Читать «И снова я к тебе вернусь...» онлайн - страница 37

Дарья Викторовна Сумарокова

— Ир, я уверена, ты тоже придешь к Богу. Сколько бы мы ни знали о человеке, все равно главного не объяснить.

Тут я почему-то сильно разозлилась:

— Оксан, слушай, ну неужели ты это серьезно, а? Ты же умный человек.

— Что же теперь, разве мало верующих умных людей?

— Блин, ну о чем ты? О чем все эти гребаные несколько тысяч лет?! Хорошо, расскажи мне. Собачка померла, полежала пару часиков, а потом встала и побежала, потому что добрая была собачка, питалась исключительно святой водой и никогда никого просто так не кусала? Всем желала только добра. Ну, скажи, это что? Это реальность? И ты в это веришь?! Я просто тебя прошу, не пачкай мозги. Хороший способ управлять толпой, черт подери. Это всего лишь страх смерти, больше ничего, неужели не понятно? Главная проблема разумного млекопитающего. Верь лучше в себя и в друзей, в семью, в своих детей, наконец. Вот это и есть жизнь после смерти, твои дела и твои дети.

Я замолчала и в ту же секунду поняла, как жестоко перебрала в тональности на такую щепетильную тему. Но Оксанка даже не думала обижаться, непоколебимо находясь на собственной орбите. Общество разделилось; Женька стала ее защищать, но без фанатизма:

— Девочки, только вот не надо тоже в крайность ударяться. Может, ты и права, Ленка, но все равно. Уж точно не от гамадрила дело пошло, и вообще, еще много чего у человечества бралось неизвестно откуда. А если серьезно, я не боюсь умереть, правда.
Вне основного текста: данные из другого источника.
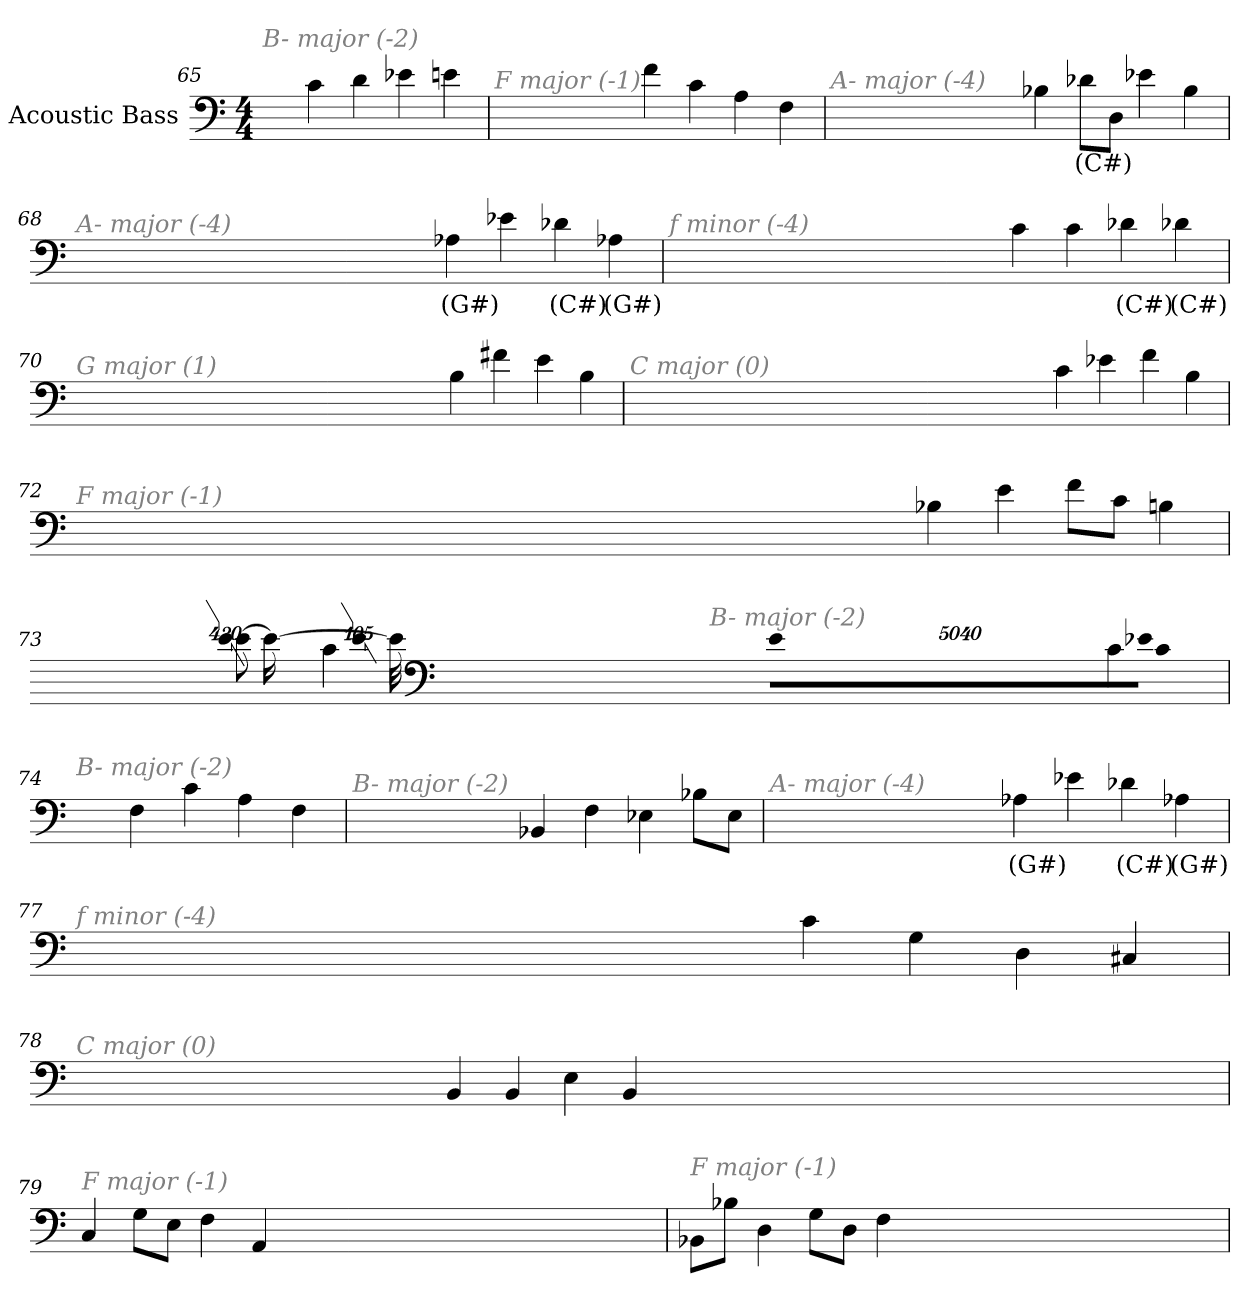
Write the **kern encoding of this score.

Я буду старенькой-престаренькой, почти слепой бабушкой, дети купят мне большую палку и переносной туалет в комнату. И вообще, я хочу умереть от любви.

Асрян тут же свела брови в четкую непрерывную линию.

— Женька, ты настоящий истероидный акцептуант.

— Нет, правда. Вздохнуть последний раз, и чтобы мои воспоминания были такими же яркими, как сейчас, чтобы не стирались до самой последней секунды — его руки, глаза, дыхание; последний раз почувствовать запах, вспомнить движения тела. И умереть с ощущением полного счастья.

Я хотела уточнить, кого из своих мужчин она имеет в виду, да не стала. Про любовь никто разговаривать не хотел, включая меня, поэтому продолжили про ожившую собачку. Теории браковались одна за другой, включая инопланетян и мартышек; никто уже не настаивал на дедушке Дарвине, и про несчастного замученного Христа тоже позабыли. Под конец аргументы истощились с обеих сторон, все перепуталось и стало непонятно, кто какую позицию отстаивает. Итог оказался неожиданный — было решено будущего Женькиного ребенка обязательно крестить, и крестной назначили меня. Я вяло сопротивлялась, но Женька уже была готова обидеться, так что вопрос решился за пять минут в положительную сторону. Кухонные часы показывали почти час ночи; все устали, беременная страдала от духоты и пыталась открыть все окна подряд, то и дело она шумно вздыхала, ерзала в попытке занять удобное положение. Решили пойти спать, и каждый ушел в собственных мыслях, так и не найдя однозначной опоры. Все, кроме Оксанки, конечно.

Разговоры про дедушку Дарвина не прошли бесследно. Сознание мое на несколько недель оставалось неспокойным и совершенно вышло из берегов, когда в один прекрасный пятничный день на пороге отделения материлизовался поп. Батюшка был при полном параде, в рясе и с крестом на шее. В одной руке он держал какую-то круглую штуку на цепочке, в другой — ведерко с водой. Рядом стояла благостная бабушка и тонким голосочком подпевала молитвы. Как потом выяснилось, таинственный граф Калиостро, он же хозяин нашей клиники, скоропостижно заразился православием и решил вместо психотерапевта приглашать батюшку на еженедельной основе. Юный, почти безбородный отец поперся в реанимационные палаты, не спросив разрешения у медперсонала; по дороге размахивал своими приспособлениями и бубнил под нос что-то нечленораздельное. Подходил к каждой койке и обрызгивал наших больных водой, бабушка семенила рядом и помогала с поливом. Конечно, никто из гостей не уточнил, что в тот момент на койках отделения находились трое православных, двое мусульман и один иудей. Кто был в сознании, на удивление оказались совершенно не против, один даже поцеловал парню руку. Я ощетинилась и уже была готова пойти в атаку; но поп, не теряя скорости, вернулся к дверному проему и с большим энтузиазмом облил доктора Сокольникову практически от макушки до пяток. В конце парень изобразил крест над злобной врачебной физиономией и еще пару секунд смотрел мне в глаза, очень серьезно и как-то по-доброму. Желание ругаться пропало.